Can't tell you how many times I've heard that Gig Harbor kids have an accent and vocab all our own, well here in the UK, "As soon as you open your mouth and say even two or three words people know where you are from, what you do for a living, who you know, how much you earn and who you vote for." That's like someone from Fremont picking out a Belltown resident after the first sentence. I'm getting there, but the cards are stacked against me; not only do I work in North Belfast where the accent is super thick, but I work with teenagers who won't slow down or say a sentence without 50% obscure slang. Once I get downtown (not much more than a mile away) the language becomes crystal clear to me. Still, they put the emPHAsis on the wrong syllABle, add vowels which completely change a word (aluminium, anyone?), and refuse to open their mouths when they talk (don't hate me for my blatant generalizing). Rumor has it the people here in Norn Arn speak English... but I'm gonna need more evidence.

http://members.tripod.com/~Shinann/article.htm

Friday, September 08, 2006

Casualty Count: 0

I thought that maybe moving over here seemed a bit simple, so it was only natural that I have a rough week at some point! The last couple weeks have involved more than a few tears, a bit of realism, and an afternoon in the ER.
Vocab lessons to follow, but my "wee" lesson of the day was the discovery that the ER is referred to here as the "casualty." Excuse me? To me this word can only refer, in some way, to me not being alive anymore, and I wanted nothing to do with it! But I couldn't avoid it any longer after what I thought was a bruised rib turned into something that made every heartbeat and deep breath HURT! (Cut to me, sitting all alone in a massive Belfast hospital, thinking I am about to die- cue tears and me practicing my "big brave girl" face). But after cardiac tests and a failed blood exam (during which I almost passed out before the doctor could even get any blood), his best guess was an inflamed lung, and he sent me on my way. A whole depressing afternoon of watching babies with bonked heads, broken limbs, drugged up men and crying girls run through the hospital and all I got was a prescription for ibuprofen?
But the inflamed lung was only the clincher of the rough week I think of as my adjustment phase. Just three weeks into it and I think a lot of things hit me at once: how difficult my job actually is, how isolated and lonely I feel so much of the time, and the total lack of structure my year has. In a lot of ways I am starting everything from scratch. After so long in the Greek system/INN safety net, I have to be much more intentional with my relationships. I don't have 40 girls living on the same floor. I don't have church services with hundreds of people to talk to. I have to seek out and take advantage of every opportunity to meet people and spend time with them that I possibly can, and I am realizing that I just have a really hard time being alone for extended periods of time. On one hand I appreciate the fact that I can take lots of time for myself- to read, to study a bit, to think, to ask questions. On the other hand, I miss having people around constantly!

-.-.-

→ Exercise tasks
1. In the blog post, what do people in Belfast call the ER?
2. Duplicate the part of the blog post from "Friday, September 08, 2006" to "afternoon in the ER.".
The lines that come next have no connection to the blog post.

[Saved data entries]

-.-.-

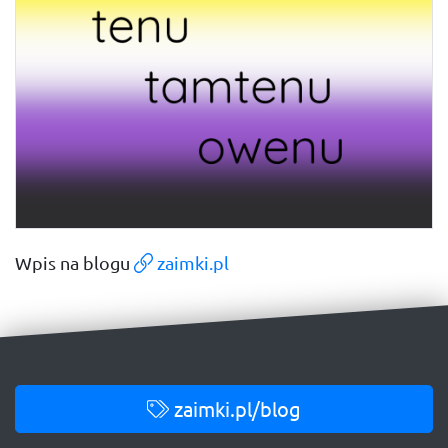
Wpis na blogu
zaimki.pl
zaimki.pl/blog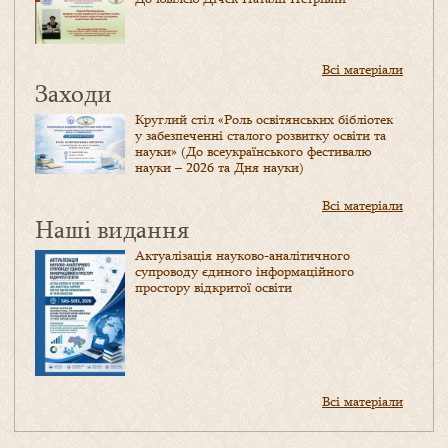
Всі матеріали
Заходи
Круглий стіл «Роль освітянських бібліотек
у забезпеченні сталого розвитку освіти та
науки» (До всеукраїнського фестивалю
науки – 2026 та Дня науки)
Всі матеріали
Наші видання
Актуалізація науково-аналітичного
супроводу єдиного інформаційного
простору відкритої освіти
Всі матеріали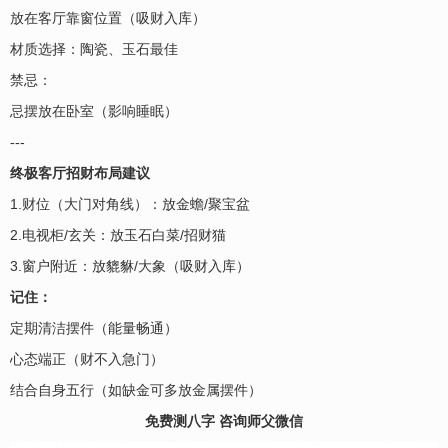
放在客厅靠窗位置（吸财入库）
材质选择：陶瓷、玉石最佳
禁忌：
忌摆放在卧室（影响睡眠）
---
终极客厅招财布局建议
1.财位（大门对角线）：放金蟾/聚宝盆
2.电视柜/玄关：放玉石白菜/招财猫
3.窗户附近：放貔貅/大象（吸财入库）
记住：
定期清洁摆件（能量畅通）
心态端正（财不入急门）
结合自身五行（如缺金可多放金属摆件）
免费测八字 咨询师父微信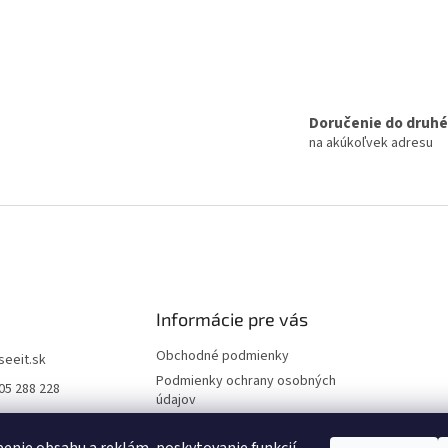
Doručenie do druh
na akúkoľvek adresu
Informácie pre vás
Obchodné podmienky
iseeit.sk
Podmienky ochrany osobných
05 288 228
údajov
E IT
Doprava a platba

-.-.-

→ Completed exercise
1. They call it the "casualty."

2.
Friday, September 08, 2006

Casualty Count: 0

I thought that maybe moving over here seemed a bit simple, so it was only natural that I have a rough week at some point! The last couple weeks have involved more than a few tears, a bit of realism, and an afternoon in the ER.